There are several options for Poland to become a nuclear-armed state, including attempting to build its own nuclear weapons. 

However, doing so would abandon a norm that has been in place in the West since the Cold War, according to Nikolai Sokov, a former Soviet and Russian arms-control negotiator. 

He told The Telegraph: “We certainly won’t be seeing Poland building nuclear weapons.

“What Poland has wanted to do for some time is to become a base country for nuclear weapons, particularly the United States. This is an idea that Nato has discussed for some time, it is not just empty talk. 

“But they cannot become a fully fledged nuclear power. They cannot produce their own weapons, they don’t have the material. In any case, no one would allow them to break the non-nuclear cooperation that the West has seen for so long.”

There is recent precedent for countries withdrawing from weapons treaties. In 2025, Estonia, Latvia, Lithuania, Finland and Poland initiated withdrawals from the 1997 Ottawa Treaty, which restricts the use of landmines, arguing that such weapons are needed to protect their borders from Russian aggression.

However, it is more likely that Poland will join Nato’s nuclear sharing programme or seek protection under the French or British umbrella. 

Andrzej Duda, Mr Nawrocki’s predecessor, also discussed the possibility of Poland becoming a nuclear-armed state, revealing that he had held discussions with the United States. 

Meanwhile, Donald Tusk, the Polish prime minister, said he had helped “serious” talks with Emmanuel Macron about Poland being protected by the French nuclear umbrella.

Donald Trump’s repeated attacks on European free speech and threats to take over Greenland have eroded transatlantic relations since the US president returned to the White House last year.

Mr Sokov said he believed that European nations were increasingly motivated by acquiring nuclear weapons because they feared the United States would not come to their aid if Russia conducted a limited nuclear strike. 

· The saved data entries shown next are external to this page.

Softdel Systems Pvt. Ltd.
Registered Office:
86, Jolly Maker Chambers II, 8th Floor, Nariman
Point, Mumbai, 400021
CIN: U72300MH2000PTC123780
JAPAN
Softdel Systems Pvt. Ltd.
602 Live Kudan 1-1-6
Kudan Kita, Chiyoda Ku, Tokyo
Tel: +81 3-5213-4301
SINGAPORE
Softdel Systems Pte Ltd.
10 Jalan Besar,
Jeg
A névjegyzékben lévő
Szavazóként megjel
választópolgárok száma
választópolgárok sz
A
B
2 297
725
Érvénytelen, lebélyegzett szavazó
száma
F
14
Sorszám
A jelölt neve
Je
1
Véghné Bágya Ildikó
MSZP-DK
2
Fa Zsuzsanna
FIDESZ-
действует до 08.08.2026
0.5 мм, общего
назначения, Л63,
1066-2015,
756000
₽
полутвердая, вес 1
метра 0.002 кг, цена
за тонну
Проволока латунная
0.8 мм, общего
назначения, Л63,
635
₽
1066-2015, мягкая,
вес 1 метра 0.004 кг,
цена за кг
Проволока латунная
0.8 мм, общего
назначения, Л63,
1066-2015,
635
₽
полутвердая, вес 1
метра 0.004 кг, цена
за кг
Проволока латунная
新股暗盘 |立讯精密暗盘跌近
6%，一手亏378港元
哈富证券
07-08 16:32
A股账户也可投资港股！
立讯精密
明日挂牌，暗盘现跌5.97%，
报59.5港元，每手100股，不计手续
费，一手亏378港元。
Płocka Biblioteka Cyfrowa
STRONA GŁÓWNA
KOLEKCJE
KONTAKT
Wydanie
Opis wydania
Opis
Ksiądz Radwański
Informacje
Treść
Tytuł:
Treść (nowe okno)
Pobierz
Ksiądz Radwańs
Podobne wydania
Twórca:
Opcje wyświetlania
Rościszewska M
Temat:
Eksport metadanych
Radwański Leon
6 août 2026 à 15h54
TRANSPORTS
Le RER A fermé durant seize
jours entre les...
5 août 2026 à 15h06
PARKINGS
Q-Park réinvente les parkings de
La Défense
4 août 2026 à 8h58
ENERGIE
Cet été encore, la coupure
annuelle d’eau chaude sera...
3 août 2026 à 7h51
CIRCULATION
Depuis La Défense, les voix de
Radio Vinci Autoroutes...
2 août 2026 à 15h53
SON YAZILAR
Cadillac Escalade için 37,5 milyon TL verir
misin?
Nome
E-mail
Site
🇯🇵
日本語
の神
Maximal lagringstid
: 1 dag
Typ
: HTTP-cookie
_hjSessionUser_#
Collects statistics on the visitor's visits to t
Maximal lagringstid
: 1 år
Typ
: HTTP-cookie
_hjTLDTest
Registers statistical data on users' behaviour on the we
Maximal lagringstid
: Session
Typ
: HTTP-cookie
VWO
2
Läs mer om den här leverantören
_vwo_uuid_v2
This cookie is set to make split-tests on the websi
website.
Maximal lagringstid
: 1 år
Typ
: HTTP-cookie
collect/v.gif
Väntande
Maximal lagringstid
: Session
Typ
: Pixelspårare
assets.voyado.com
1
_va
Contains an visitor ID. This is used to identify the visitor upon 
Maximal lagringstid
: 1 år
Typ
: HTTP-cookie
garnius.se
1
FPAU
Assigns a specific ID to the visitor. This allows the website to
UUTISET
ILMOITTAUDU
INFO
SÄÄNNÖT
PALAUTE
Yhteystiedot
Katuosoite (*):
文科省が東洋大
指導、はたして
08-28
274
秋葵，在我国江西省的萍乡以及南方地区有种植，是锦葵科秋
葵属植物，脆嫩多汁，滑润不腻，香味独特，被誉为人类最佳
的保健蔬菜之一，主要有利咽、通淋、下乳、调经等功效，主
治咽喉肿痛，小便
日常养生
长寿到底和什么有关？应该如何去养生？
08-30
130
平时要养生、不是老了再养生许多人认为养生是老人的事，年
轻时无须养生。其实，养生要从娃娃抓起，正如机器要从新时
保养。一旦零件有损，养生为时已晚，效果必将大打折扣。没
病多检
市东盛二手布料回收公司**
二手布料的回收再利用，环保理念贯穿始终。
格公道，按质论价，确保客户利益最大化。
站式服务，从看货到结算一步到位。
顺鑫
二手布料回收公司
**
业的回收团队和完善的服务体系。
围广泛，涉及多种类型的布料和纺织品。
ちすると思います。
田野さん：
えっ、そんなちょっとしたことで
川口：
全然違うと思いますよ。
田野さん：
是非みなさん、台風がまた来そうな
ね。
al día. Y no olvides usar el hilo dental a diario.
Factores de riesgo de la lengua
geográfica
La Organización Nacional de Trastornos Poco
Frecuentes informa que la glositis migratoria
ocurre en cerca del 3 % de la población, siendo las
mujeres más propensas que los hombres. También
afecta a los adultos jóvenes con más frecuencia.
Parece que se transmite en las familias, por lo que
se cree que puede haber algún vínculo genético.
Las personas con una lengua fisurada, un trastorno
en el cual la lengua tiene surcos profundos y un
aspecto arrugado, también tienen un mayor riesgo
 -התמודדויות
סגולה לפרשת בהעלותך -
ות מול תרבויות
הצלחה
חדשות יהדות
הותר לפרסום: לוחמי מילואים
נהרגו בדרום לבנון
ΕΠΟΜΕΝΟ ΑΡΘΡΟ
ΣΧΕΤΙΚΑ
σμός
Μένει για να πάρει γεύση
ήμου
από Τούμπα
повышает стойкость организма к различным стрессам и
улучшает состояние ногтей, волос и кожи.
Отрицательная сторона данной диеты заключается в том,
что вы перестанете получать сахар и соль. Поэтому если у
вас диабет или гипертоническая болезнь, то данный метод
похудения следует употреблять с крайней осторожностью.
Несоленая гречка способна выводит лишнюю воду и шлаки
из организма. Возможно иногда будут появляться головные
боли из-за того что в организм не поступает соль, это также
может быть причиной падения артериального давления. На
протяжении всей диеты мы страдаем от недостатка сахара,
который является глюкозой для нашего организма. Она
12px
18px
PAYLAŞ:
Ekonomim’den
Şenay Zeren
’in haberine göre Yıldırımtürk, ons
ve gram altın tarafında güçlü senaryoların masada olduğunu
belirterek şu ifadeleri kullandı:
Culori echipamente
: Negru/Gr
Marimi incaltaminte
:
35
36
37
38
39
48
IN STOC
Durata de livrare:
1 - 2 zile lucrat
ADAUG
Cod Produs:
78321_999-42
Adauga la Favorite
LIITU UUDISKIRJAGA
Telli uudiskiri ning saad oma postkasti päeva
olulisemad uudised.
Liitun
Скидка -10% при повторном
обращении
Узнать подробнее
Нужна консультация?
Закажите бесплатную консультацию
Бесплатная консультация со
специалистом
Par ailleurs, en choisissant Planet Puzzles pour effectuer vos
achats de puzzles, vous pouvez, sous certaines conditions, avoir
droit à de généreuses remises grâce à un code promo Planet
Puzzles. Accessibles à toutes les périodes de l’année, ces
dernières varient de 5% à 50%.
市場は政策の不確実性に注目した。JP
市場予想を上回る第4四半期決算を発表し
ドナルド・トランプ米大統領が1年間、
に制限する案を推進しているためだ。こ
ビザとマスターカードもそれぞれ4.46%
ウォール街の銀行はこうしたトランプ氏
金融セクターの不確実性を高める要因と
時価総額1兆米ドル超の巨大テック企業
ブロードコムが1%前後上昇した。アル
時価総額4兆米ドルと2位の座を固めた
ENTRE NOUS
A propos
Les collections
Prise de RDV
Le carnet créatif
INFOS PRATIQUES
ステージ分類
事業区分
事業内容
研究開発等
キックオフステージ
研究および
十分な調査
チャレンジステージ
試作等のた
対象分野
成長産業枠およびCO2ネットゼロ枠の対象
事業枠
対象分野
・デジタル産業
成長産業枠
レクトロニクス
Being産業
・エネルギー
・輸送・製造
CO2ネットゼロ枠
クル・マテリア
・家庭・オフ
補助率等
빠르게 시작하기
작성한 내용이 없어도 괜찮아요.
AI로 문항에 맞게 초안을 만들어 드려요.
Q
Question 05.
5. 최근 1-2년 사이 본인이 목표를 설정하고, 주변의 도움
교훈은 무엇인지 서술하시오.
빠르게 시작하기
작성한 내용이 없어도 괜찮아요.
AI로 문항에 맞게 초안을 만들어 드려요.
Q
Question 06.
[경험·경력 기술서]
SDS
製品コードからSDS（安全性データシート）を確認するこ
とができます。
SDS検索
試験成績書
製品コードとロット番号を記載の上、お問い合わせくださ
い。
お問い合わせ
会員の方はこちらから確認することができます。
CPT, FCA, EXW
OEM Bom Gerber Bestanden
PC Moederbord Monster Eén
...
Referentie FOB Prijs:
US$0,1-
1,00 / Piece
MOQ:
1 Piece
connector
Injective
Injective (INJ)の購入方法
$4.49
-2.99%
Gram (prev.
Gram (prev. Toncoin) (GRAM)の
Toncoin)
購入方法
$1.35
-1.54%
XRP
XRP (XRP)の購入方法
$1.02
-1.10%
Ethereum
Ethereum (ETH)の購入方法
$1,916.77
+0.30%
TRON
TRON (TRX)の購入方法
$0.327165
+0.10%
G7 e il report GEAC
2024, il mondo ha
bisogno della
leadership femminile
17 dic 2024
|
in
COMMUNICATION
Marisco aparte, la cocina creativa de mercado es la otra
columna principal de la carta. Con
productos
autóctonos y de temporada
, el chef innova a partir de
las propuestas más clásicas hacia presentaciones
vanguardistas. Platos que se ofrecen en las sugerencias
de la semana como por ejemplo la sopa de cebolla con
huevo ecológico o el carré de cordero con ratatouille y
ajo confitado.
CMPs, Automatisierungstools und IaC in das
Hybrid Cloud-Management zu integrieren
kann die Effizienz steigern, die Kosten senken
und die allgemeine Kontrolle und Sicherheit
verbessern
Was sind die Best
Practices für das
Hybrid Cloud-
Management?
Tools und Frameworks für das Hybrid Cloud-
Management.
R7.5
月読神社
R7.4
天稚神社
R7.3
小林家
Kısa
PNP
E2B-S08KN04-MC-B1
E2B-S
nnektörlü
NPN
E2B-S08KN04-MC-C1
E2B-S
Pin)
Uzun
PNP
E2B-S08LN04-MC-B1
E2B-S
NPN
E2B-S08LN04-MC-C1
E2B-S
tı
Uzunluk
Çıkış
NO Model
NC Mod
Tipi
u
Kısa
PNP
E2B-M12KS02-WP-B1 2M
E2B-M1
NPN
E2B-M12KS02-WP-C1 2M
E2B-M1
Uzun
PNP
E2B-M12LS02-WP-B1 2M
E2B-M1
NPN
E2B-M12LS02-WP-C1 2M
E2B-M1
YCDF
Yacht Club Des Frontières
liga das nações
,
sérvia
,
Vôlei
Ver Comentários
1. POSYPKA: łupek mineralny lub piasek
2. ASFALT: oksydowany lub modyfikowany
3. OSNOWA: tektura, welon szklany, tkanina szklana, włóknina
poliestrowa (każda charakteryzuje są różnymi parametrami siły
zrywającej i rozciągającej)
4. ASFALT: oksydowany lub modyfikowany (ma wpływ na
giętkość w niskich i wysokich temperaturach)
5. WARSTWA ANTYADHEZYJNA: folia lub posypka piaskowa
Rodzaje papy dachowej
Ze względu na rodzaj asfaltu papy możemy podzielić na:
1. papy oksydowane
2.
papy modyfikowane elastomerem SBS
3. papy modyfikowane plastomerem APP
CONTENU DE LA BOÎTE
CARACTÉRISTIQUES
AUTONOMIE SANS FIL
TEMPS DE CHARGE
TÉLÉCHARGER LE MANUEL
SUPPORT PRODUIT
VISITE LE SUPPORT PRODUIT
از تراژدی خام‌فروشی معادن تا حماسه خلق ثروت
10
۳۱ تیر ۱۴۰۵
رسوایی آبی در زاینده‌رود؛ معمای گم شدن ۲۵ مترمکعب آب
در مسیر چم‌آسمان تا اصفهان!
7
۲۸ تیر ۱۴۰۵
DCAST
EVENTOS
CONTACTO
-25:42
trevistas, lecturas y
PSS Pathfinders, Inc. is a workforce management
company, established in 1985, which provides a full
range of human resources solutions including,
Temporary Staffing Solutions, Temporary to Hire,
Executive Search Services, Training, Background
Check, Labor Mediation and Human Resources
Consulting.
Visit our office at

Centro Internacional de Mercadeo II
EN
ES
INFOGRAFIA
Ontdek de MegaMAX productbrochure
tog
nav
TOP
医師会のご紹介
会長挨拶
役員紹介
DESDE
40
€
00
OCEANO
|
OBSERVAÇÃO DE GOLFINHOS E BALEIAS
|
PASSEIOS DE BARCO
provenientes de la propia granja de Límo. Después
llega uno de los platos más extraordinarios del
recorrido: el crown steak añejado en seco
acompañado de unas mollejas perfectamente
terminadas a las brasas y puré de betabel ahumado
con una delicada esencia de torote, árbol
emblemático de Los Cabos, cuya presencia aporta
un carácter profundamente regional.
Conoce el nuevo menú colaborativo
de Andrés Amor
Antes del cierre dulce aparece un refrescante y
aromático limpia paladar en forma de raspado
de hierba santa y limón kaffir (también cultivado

Mr Macron and Mr Merz acknowledged a deepening rift between Europe and the US. “There has been a tendency these days in this place and beyond to overlook Europe and sometimes to criticise it outright. Caricatures have been made,” the French president said at the conference.

“Europe has been vilified as an ageing, slow, fragmented construct sidelined by history. As an overregulated, listless economy that shuns innovation. As a society prey to barbaric migration that would corrupt its precious traditions.

“And most curiously yet in some quarters as a repressive continent where ... speech would not be free and alternative facts could not claim the same right of place as truth itself, that old-fashioned and cumbersome concept.”

European discussions about developing a nuclear umbrella also came after warnings that Vladimir Putin was moving nuclear missiles to the border of the European Union.

In an interview with The Telegraph, Sviatlana Tsikhanouskaya, Belarus’s exiled opposition leader, said Russian missiles and nuclear weapons would be deployed to Belarus, which borders EU members Poland and Lithuania.